I let her finish, then gave her a long, slow look. “Sorry… what the hell are you doing?”

“I’m creating an audio track,” she explained matter-of-factly, as if it were the most obvious thing in the world. “I’ll listen to it every night with headphones. Self-hypnosis. Because, you see, la Contessa always said: the mind is a seductress’s only true ally.”

“So you’re brainwashing yourself in your sleep?”

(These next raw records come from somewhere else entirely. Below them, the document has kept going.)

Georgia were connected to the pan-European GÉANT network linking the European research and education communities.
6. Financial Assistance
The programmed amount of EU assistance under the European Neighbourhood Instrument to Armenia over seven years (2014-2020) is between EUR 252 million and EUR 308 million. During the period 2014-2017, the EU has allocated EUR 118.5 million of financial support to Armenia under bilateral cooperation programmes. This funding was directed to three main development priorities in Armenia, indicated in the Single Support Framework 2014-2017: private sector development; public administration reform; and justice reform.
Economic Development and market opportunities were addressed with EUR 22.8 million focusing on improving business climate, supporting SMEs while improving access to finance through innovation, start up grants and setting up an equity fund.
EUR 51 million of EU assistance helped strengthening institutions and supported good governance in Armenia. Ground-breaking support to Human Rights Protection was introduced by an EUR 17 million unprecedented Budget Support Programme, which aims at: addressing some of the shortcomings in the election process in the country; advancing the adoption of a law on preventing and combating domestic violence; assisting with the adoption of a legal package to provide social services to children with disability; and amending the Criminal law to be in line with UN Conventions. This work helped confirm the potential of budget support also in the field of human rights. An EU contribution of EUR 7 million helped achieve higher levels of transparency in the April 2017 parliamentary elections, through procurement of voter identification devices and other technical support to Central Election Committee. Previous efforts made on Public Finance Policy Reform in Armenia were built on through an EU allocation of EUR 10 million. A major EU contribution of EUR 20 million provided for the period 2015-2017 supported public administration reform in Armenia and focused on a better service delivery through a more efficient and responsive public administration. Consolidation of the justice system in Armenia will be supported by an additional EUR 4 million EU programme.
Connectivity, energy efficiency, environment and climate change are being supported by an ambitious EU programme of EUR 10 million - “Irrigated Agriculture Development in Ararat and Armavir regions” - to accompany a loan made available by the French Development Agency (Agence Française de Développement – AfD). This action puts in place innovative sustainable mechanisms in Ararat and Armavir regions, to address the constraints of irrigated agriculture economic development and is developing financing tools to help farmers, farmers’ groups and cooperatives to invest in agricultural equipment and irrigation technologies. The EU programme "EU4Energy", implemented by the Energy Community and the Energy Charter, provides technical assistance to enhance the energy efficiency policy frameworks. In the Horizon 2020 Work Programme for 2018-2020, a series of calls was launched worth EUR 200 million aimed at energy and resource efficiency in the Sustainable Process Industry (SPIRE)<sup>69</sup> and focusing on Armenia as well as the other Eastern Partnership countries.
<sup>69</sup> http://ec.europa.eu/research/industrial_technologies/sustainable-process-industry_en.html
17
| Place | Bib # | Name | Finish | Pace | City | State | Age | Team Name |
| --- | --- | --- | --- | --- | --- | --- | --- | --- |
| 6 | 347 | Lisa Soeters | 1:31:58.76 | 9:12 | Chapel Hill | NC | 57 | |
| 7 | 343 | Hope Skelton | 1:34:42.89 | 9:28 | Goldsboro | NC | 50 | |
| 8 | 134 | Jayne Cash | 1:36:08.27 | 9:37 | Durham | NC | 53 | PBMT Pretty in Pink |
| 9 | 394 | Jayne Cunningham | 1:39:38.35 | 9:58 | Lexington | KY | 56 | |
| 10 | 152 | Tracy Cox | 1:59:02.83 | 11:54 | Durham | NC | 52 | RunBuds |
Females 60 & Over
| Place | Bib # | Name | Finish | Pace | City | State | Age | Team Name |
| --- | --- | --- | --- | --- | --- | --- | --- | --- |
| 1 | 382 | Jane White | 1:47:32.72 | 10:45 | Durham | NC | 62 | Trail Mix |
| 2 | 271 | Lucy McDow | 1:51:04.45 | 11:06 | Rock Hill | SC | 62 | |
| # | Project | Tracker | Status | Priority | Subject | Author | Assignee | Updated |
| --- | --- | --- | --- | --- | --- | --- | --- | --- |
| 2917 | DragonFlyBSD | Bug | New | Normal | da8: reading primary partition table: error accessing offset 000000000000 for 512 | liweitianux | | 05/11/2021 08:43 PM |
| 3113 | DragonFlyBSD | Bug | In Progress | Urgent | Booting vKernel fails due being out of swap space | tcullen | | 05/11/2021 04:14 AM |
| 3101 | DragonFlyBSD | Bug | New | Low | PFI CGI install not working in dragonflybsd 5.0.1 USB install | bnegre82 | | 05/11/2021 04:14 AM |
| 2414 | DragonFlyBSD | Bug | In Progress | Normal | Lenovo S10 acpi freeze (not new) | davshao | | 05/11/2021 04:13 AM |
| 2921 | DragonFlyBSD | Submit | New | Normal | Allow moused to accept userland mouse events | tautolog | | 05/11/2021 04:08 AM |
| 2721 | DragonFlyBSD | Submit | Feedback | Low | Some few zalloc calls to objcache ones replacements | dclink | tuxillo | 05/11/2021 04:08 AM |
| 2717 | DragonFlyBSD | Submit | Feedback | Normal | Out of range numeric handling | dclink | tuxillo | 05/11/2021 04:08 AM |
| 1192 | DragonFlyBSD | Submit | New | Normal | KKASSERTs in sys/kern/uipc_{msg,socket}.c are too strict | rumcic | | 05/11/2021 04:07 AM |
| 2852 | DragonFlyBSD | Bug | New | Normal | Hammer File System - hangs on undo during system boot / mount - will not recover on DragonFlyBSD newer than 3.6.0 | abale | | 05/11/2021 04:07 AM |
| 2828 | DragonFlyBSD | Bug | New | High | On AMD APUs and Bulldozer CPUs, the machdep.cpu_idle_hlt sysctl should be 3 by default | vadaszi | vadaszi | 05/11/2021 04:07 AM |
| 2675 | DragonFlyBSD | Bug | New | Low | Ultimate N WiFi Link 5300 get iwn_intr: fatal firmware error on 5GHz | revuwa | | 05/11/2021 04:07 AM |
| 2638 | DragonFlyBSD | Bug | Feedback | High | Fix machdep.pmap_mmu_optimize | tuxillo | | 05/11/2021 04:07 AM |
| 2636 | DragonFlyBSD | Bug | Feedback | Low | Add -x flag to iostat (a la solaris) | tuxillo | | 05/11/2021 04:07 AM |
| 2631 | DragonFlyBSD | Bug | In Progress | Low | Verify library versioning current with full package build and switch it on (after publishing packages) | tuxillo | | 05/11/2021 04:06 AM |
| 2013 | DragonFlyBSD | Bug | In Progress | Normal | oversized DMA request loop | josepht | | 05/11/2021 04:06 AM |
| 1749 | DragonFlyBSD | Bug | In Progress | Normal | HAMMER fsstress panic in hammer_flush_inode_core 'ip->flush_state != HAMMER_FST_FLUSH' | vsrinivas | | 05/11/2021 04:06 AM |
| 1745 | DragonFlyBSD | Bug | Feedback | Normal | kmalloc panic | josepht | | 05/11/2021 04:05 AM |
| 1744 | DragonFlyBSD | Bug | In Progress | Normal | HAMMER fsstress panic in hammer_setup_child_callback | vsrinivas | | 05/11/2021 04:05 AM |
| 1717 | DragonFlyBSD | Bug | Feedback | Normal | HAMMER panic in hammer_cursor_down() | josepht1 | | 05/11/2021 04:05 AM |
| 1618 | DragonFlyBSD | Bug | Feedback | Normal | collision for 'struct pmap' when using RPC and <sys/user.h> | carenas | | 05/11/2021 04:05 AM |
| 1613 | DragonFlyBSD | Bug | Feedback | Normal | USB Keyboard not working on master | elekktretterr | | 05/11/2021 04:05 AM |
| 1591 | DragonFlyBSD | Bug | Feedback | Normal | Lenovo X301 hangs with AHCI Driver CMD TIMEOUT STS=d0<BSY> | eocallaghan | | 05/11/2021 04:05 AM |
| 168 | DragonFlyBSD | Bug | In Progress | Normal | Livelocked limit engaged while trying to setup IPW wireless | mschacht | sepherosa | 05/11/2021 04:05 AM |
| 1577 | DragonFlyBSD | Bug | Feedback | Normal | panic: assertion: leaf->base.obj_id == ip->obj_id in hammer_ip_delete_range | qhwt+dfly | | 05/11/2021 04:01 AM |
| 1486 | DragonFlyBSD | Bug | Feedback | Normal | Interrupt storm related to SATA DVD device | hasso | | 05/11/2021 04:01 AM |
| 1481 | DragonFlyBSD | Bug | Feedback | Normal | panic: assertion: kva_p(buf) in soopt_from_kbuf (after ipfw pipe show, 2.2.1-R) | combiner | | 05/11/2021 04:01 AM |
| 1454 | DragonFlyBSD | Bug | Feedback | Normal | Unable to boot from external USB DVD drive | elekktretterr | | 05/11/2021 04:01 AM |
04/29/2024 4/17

“Exactly! It’s an upgraded version of the method. She, poor thing, used to whisper her mantras in the dark until she fell asleep. I, on the other hand, have evolved. My subconscious will receive subliminal messages through every REM cycle.”

I watched her in silence as she went back to recording, with the solemnity of a medium in a trance.

I figured her brain was about to go through a pretty radical phase. Like, from a cosmic void in matters of seduction to a direct injection of concentrated flirting steroids. Forget brainwashing—this was a centrifuge on full blast.

When we finally got home, I stretched my arms and yawned so hard my eyes watered. All I could think about was a long, scalding shower, oversized pajamas, couch, and a dumb movie with no plot and plenty of chocolate.

But of course, Tess had other plans.

“You’re not planning to put on pajamas already, are you, darling?” she asked, slipping off her coat like it was a stage cape. “The day is far from over.”

I shot her a sideways glance, already half-buried in a pillow. “You’ve got to be kidding. Go out? Again? Where exactly?”

She marched toward me with the proud, theatrical stride of someone about to announce a top-secret mission.

“Tonight,” she said, enunciating each word, “we practice.”

“Practice…?”

“Practice with a few warm-up men .”

I looked at her the way you look at a blender running without a lid.

“Excuse me, what?”

“Yes, you heard me. Field test subjects. Human drills. Moving targets. Before we reach the big prize, we warm up with the B-league.”